I'm chiming in just to say that I'm really enjoying the new book,
Burn, by Herman Pontzer.
I pre-ordered it a while ago because the subject seemed interesting. By the time the book came out and was automatically downloaded to my kindle, the subject didn't seem as interesting anymore.
But I started reading it anyway and am enjoying it a lot more than I expected to. The subjectÂ
is interesting, and the book is unusually well written.
It's about metabolism. The basic idea is that exercise doesn't matter for weight loss as much as you probably think. Exercise is extremely important for health, just not necessarily for weight control. Weight loss is all about calories in versus calories out, but a really unexpected finding -- now confirmed in numerous ways -- is that exercise doesn't actually affect "calories out" all that much. I mean, during a particular exercise session, "calories out" increase as much as we'd expect. When you do work, you have to burn the appropriate amount of energy to cover it. But if you start exercising regularly, your body weirdly slows down its metabolism during your non-exercise periods, like during sleep.
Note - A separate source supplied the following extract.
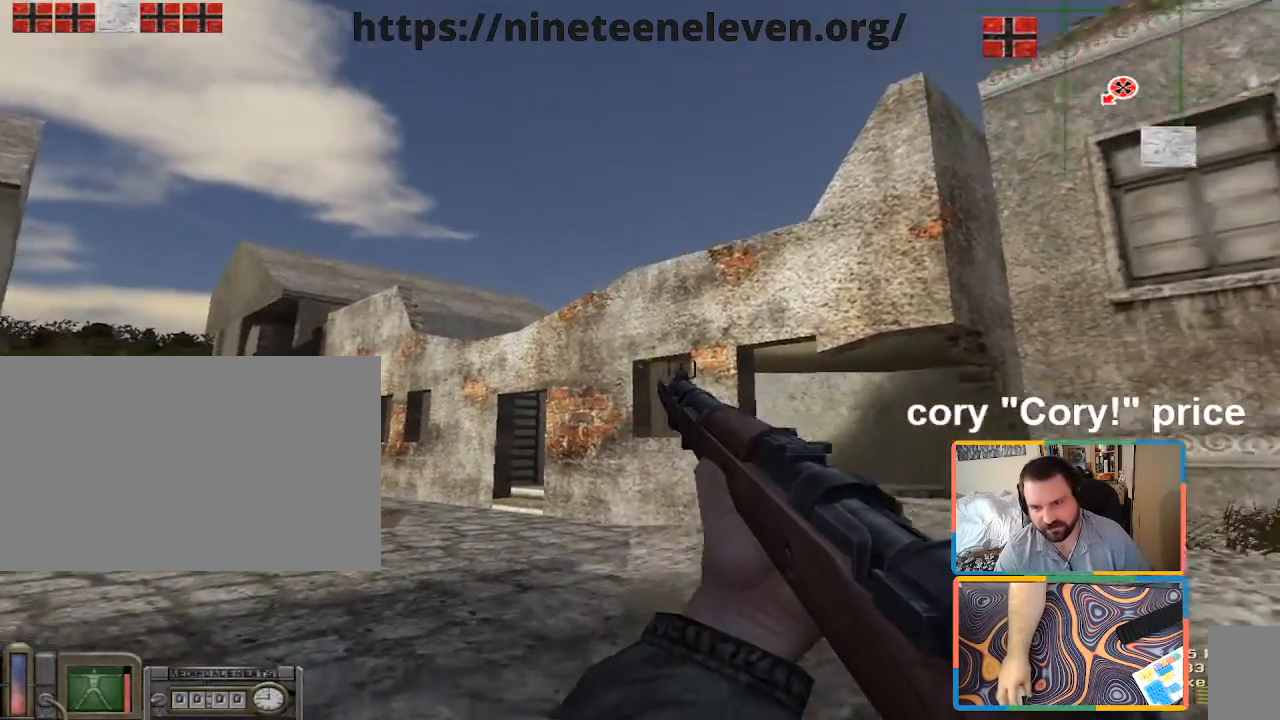
{"keys": ["d", "shift", "w"], "mouse": [], "events": [[33, "w", "down"], [117, "d", "up"], [117, "shift", "down"], [400, "d", "down"]]}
So the total number of calories you burn throughout the entire day is somewhat constrained -- once you get beyond a certain threshold, more exercise doesn't translate into much more total energy expenditure after accounting for the more efficient metabolism habitual exercisers enjoy while at rest. (I think what's going on is that when non-exercisers are at rest, their bodies are still working hard at the cellular level to mechanically deliver nutrients to cells, to clear waste from cells, etc. But a lot of that stuff happens automatically during exercise, so habitual exercisers can truly relax at the cellular level when they're just sitting around, in a way that non-exercisers cannot. But I'm just guessing at this part, not having finished the book.)
Anyway, in addition to popularizing some surprising findings (that the author worked on firsthand over the past few decades, getting Hadza hunters to drink doubly labeled water, for example), the book covers the traditional basics of metabolism in a very readable and interesting way, so the non-surprising sections are highly recommended as well.